The text of every record, exactly as given and with no pictures, should be your output.

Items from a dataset
┌──

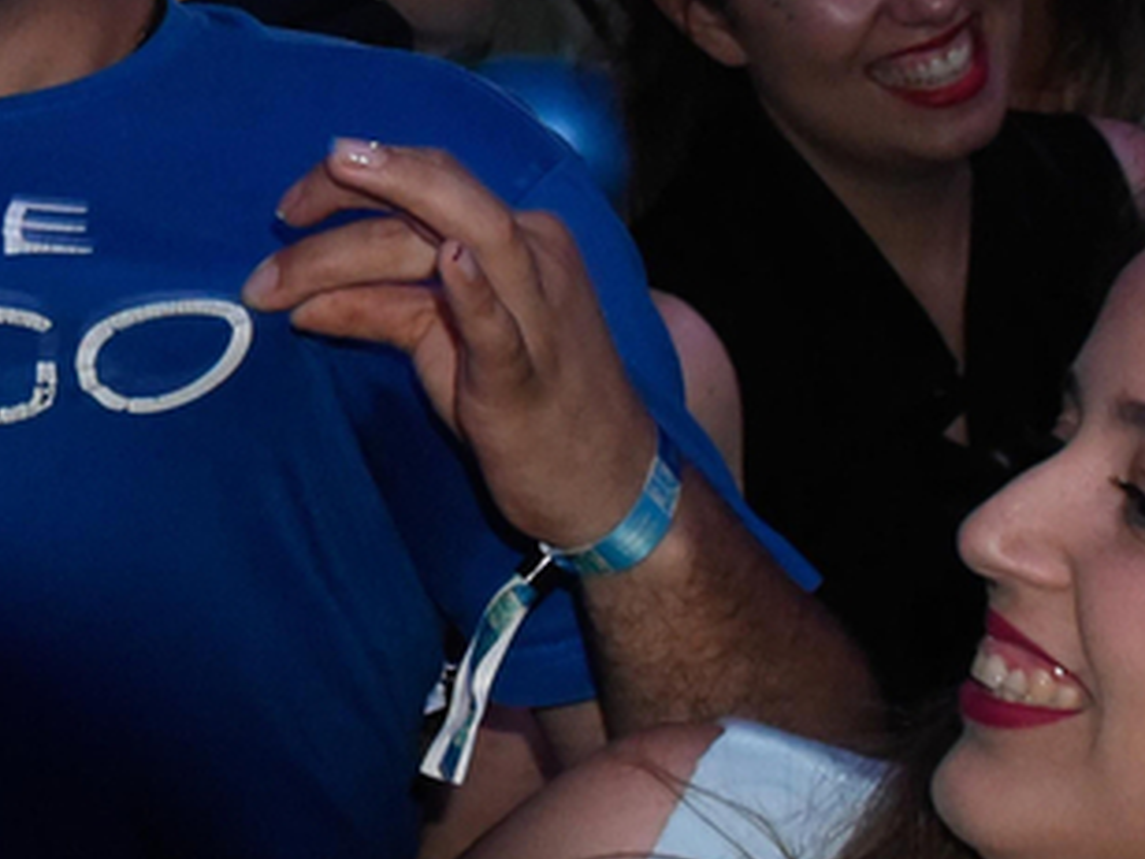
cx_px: -390
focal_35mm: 120
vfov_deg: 12.0
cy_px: -212
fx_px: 3969
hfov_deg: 15.5
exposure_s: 1/25
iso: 4000
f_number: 4
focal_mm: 24
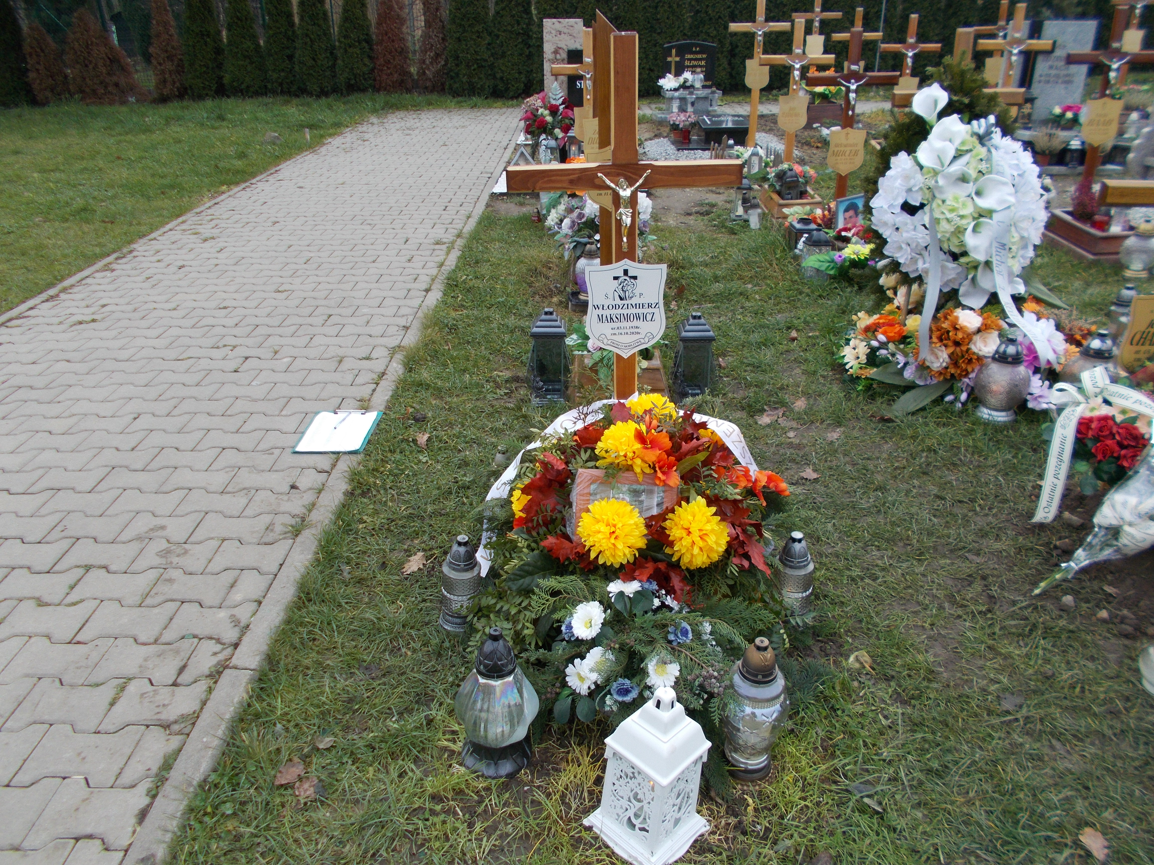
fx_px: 867
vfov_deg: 53.1
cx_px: 577
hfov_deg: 67.3
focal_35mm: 26
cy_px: 432
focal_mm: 4.6
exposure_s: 1/160
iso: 80
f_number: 3.2
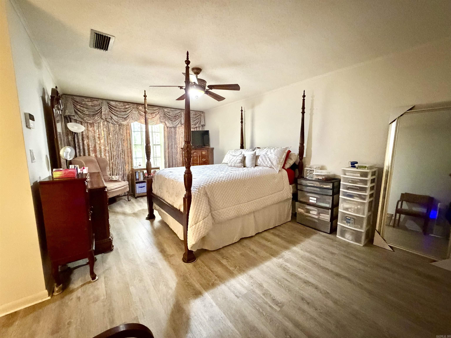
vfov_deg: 85.7
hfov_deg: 102.1
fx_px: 182
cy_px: 169
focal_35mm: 14
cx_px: 226
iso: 1250
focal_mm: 2.22
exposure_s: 1/40
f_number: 2.2
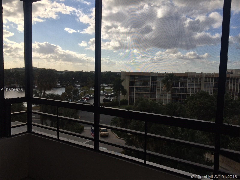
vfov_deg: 46.8
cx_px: 120
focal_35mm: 30
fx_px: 208
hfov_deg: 60.0
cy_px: 90
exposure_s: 1/3731
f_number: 2.2
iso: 40
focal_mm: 4.12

└──

**RESPONSE TO THE TASK**:
cx_px: -390
focal_35mm: 120
vfov_deg: 12.0
cy_px: -212
fx_px: 3969
hfov_deg: 15.5
exposure_s: 1/25
iso: 4000
f_number: 4
focal_mm: 24
fx_px: 867
vfov_deg: 53.1
cx_px: 577
hfov_deg: 67.3
focal_35mm: 26
cy_px: 432
focal_mm: 4.6
exposure_s: 1/160
iso: 80
f_number: 3.2
vfov_deg: 85.7
hfov_deg: 102.1
fx_px: 182
cy_px: 169
focal_35mm: 14
cx_px: 226
iso: 1250
focal_mm: 2.22
exposure_s: 1/40
f_number: 2.2
vfov_deg: 46.8
cx_px: 120
focal_35mm: 30
fx_px: 208
hfov_deg: 60.0
cy_px: 90
exposure_s: 1/3731
f_number: 2.2
iso: 40
focal_mm: 4.12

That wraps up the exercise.